The OER stairway encourages engagement with strong foundations through seven clear stages. Step 1: Come as you OER – providing a stable base for progress in line with the injunction to ‘turn over stones’ in the Leeds Manifesto. Step 2 – goER – is where OER starts to become productive as practitioners engage with networks and make connections to the work of others. Step 3 – pOERus (porous) expects users to start moving confidently outside their usual institutional, formal community, project or discipline boundaries and share and use more openly. Step 4 – mirrOER is where best practice becomes reflected in sharing/using OER as preferred personal practice and perceptions of professional identity start to shift. Step 5 – Open Practice is where there is serious opening up of what we each do on a consistent and habitual basis. A higher stage of OER maturity which leads to Step 6 – PhwOER! Near the top of the staircase for individual practitioners OER is at this level transforming what they do and how they do it. Individual practice is now optimally open. Step 7 – OER nirvana – Is when this activity gathers momentum for more than a few and OER goes viral (virile). This staged transition is mirrored by an institutional stairway which progresses from critical appraisal of institutional policy to embracing and rewarding public scholarship.

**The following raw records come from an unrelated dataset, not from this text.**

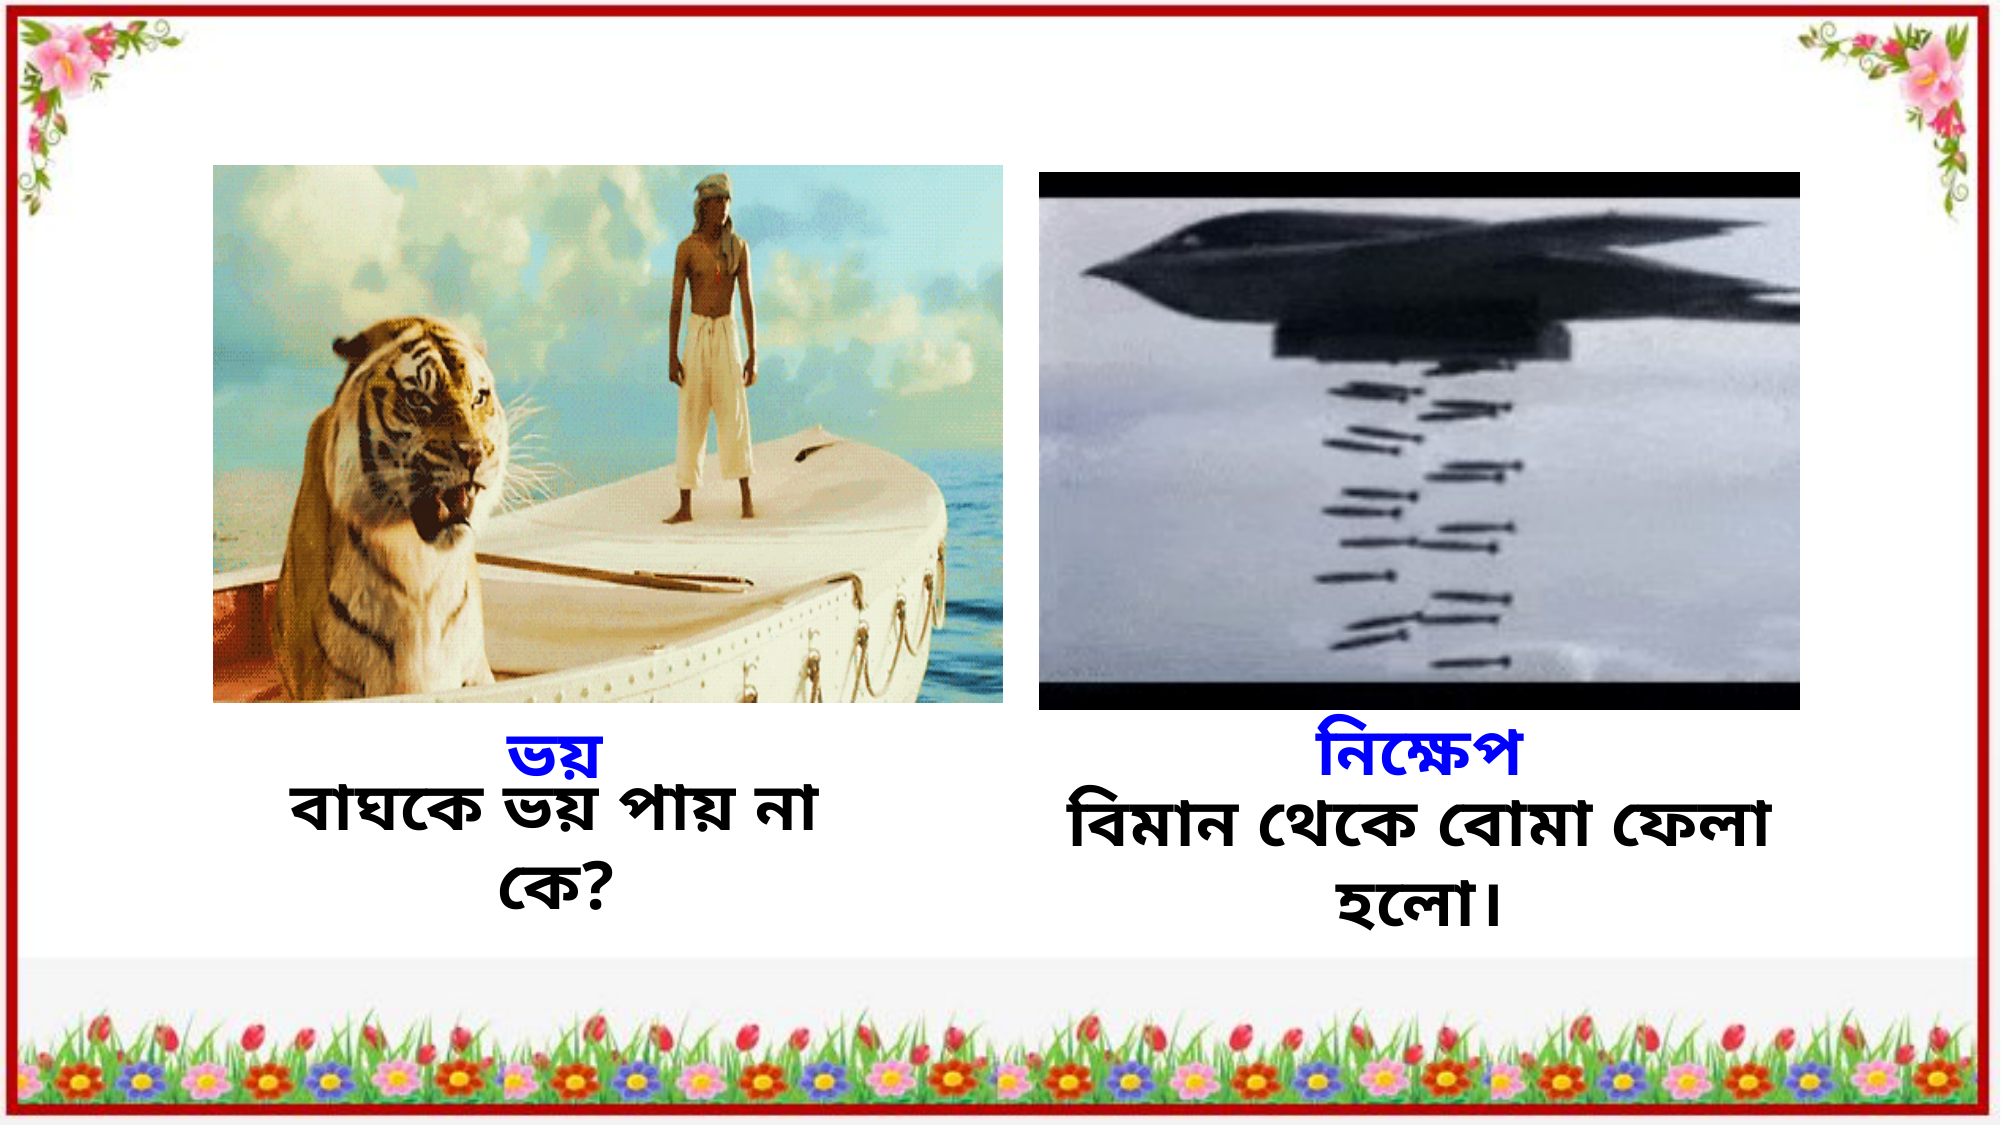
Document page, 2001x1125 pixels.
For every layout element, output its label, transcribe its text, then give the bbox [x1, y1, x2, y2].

text_box বিমান থেকে বোমা ফেলা হলো। [1042, 771, 1798, 948]
text_box বাঘকে ভয় পায় না কে? [229, 755, 883, 932]
text_box ভয় [360, 703, 750, 755]
text_box নিক্ষেপ [1231, 710, 1608, 771]
picture [0, 0, 2001, 1125]
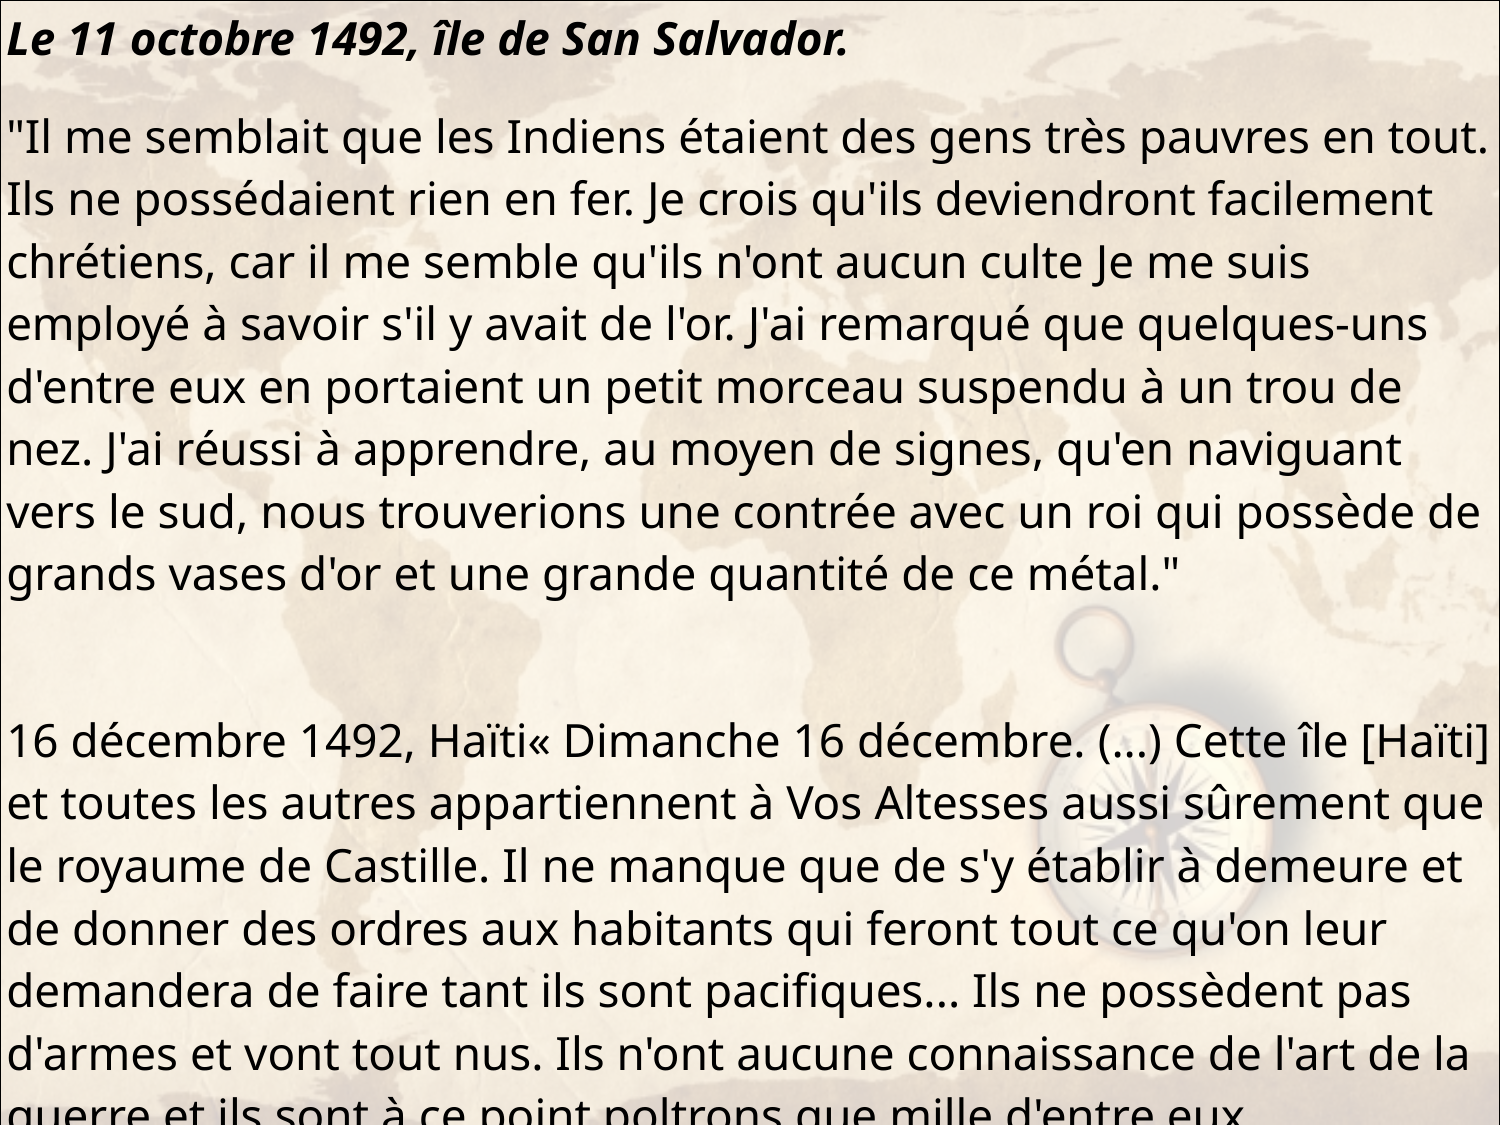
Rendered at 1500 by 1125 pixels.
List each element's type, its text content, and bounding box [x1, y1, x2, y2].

table_header Le 11 octobre 1492, île de San Salvador. "Il me semblait que les Indiens étaient des gens très pauvres en tout. Ils ne possédaient rien en fer. Je crois qu'ils deviendront facilement chrétiens, car il me semble qu'ils n'ont aucun culte Je me suis employé à savoir s'il y avait de l'or. J'ai remarqué que quelques-uns d'entre eux en portaient un petit morceau suspendu à un trou de nez. J'ai réussi à apprendre, au moyen de signes, qu'en naviguant vers le sud, nous trouverions une contrée avec un roi qui possède de grands vases d'or et une grande quantité de ce métal." 16 décembre 1492, Haïti« Dimanche 16 décembre. (...) Cette île [Haïti] et toutes les autres appartiennent à Vos Altesses aussi sûrement que le royaume de Castille. Il ne manque que de s'y établir à demeure et de donner des ordres aux habitants qui feront tout ce qu'on leur demandera de faire tant ils sont pacifiques... Ils ne possèdent pas d'armes et vont tout nus. Ils n'ont aucune connaissance de l'art de la guerre et ils sont à ce point poltrons que mille d'entre eux n'oseraient pas attendre de pied ferme trois de nos hommes. On voit donc qu'ils sont aptes pour qu'on les commande et qu'on les fasse travailler, semer et faire tout ce que l'on pourrait juger utile. (...) Il n'y a pas au monde gens meilleurs ni plus paisibles, et bientôt elles auront la grande joie d'en avoir fait des chrétiens, instruits dans les bonnes coutumes de leurs royaumes. » [1, 1, 1499, 1125]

Moving through these OER stages is a process which will be informed by context and this workshop invites you to critique our view of the process by applying this to your context. Using persona cards and creating your own you will populate the process, suggesting who would be comfortable at which stages and what would persuade them to climb the staircase, or in some cases retreat. Bring your own experiences to explore and critique our metaphors.
This session will include 10 minutes introduction, 30 minutes individual and group activity and 20 minutes discussion and review to expand on and apply the stairways model.
The outcomes will be shared through the ORIOLE (Open Resources Influence on Learners and Educators project) as a staff development activity (itself an open-licensed resource) which others can use and remix. This will be publicised and shared through the OER-Discuss and other groups such as the new ALT-C Open Education SIG and through events such as OpenEd 2012 (Vancouver) and OER13 (Manchester).